EU Green Capital Bristol digs in to urban agriculture
As ever more people settle in urban centres, the question of how best to produce high quality and sustainable food is one of increasing urgence. A solution that is slowly gaining in popularity is bringing food production into cities. European Green Capital 2015 Bristol (UK) is focussing on food as a key area during its year-long tenure. The city has a range of popular urban agriculture projects, which take different approaches to farming in the city.
The Severn Project is a flagship programme which trains recovering drug addicts in organic farming methods. It is environmentally sustainable, focussing on seasonal organic produce and short supply chains, and also has a strong social focus. St Werburghs City Farm also works with vulnerable citizens, providing work and training for adults with learning and physical disabilities. Other city farms include the co-operative Sims Hill Shared Harvest, the member-run Community Farm and Feed Bristol, where volunteers and schoolchildren receive fruit and vegetables in return for their help growing them.
These farms aren’t just socially innovative, they show that small-scale agriculture in an urban context can be a serious option. St Werburghs’s land measures 1.8 acres (78,408 square feet) and the Severn Project even less. “Small farms are more productive than large ones because they make the most of their space”, says Jess Clynewood, Horticultural Manager at St Werburghs. “This is the way forward, but it requires a paradigm shift.”
The Municipality of Copenhagen (Denmark) has been working for a number of years to improve the quality and sustainability of its catering service. To this end, it published a public tender in 2013 to provide 100% organic, seasonal fruit and vegetables for 80 large kitchens in the City of Copenhagen, serving approximately 20,000 meals per day.
Although the price of organic food tends to be more expensive than non-organic food, the Municipality ensured that this tender did not cost more than a tender for non-organic food. This was done by balancing the ratios of more expensive and cheaper products. For example, less meat and more vegetables are now used. In this way, the Municipality has managed to ensure that the catering services do not cost more than they did previously.
As well as provisions for food quality, the tender incorporated technical specifications covering a range of other environmental considerations. These included limiting the amount of packaging used, specifying minimum emissions standards for delivery vehicles, and documentation of fuel consumption.
A recent carbon footprint analysis carried out by INNOCAT partner Turin (Italy) on the city's catering service discovered that the majority of carbon produced along the food chain occurred during food production. A similar trend appears to be true with water. According to the UN Food and Agriculture Organisation (FAO), almost 70 percent of the world’s freshwater resources are currently used on crop irrigation. With increasing pressure on freshwater supplies globally, scientists, farmers and entrepreneurs are turning their attention to improving efficiency and reducing the amount of water used in food production.

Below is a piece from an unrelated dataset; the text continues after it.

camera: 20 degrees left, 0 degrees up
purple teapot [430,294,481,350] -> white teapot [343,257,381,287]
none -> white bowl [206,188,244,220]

FAO figures show that up to 60 percent of all water withdrawn for irrigation is lost before it arrives in the field, through leaks, spillage and evaporation. Traditional irrigation methods, such as using floodwater, can also be problematic. Up to half of water used in flood irrigation is not absorbed by crops, but instead runs off into local rivers and streams, carrying polluting fertilisers, pesticides and topsoil with it.
New technologies are being designed to pinpoint leaks more accurately using flow and acoustic sensors, making them easier to find and cheaper to fix. An Israeli company known as Tal Ya has created a low tech but innovative solution, in the form of plastic trays which capture dew and funnel it to plants. The trays can reduce water use by up to 90% as well as reducing fertiliser use thanks to the trays directing the nutrient straight to the plant’s roots.
Helsinki measures the environmental impact of its catering service
Since 2012, the City of Helsinki has been working on a 3 year strategy to raise awareness of the climate impact of food amongst customers, stakeholders, and personnel of the City Council and its catering service. This follows on from a project in 2010, which drew the attention of City Officials to the high environmental impact of the global food chain compared to other areas commonly associated with emissions, such as traffic and logistics.
In order to set long term sustainability goals that would have a real impact, the City invested in monitoring the municipal catering service’s carbon footprint. Data was drawn from three key areas: food procurement, direct energy consumption of food production and internal logistics of the catering service. Energy consumption was estimated by scaling the actual data from earlier research, while logistics information was calculated using the mileage and models of the different transport vehicles used. A cloud based calculation tool was used to work out the emissions levels of the different areas.
Results were extremely interesting. Food purchasing and ingredients were responsible for the largest proportion of the carbon footprint (58%). Of this, 35% came from meat and 46% from dairy products. Direct energy consumption accounted for 41% of the carbon footprint. Logistics accounted for only 1% of the whole. This information will be used to inform the city’s carbon reduction strategy going forward.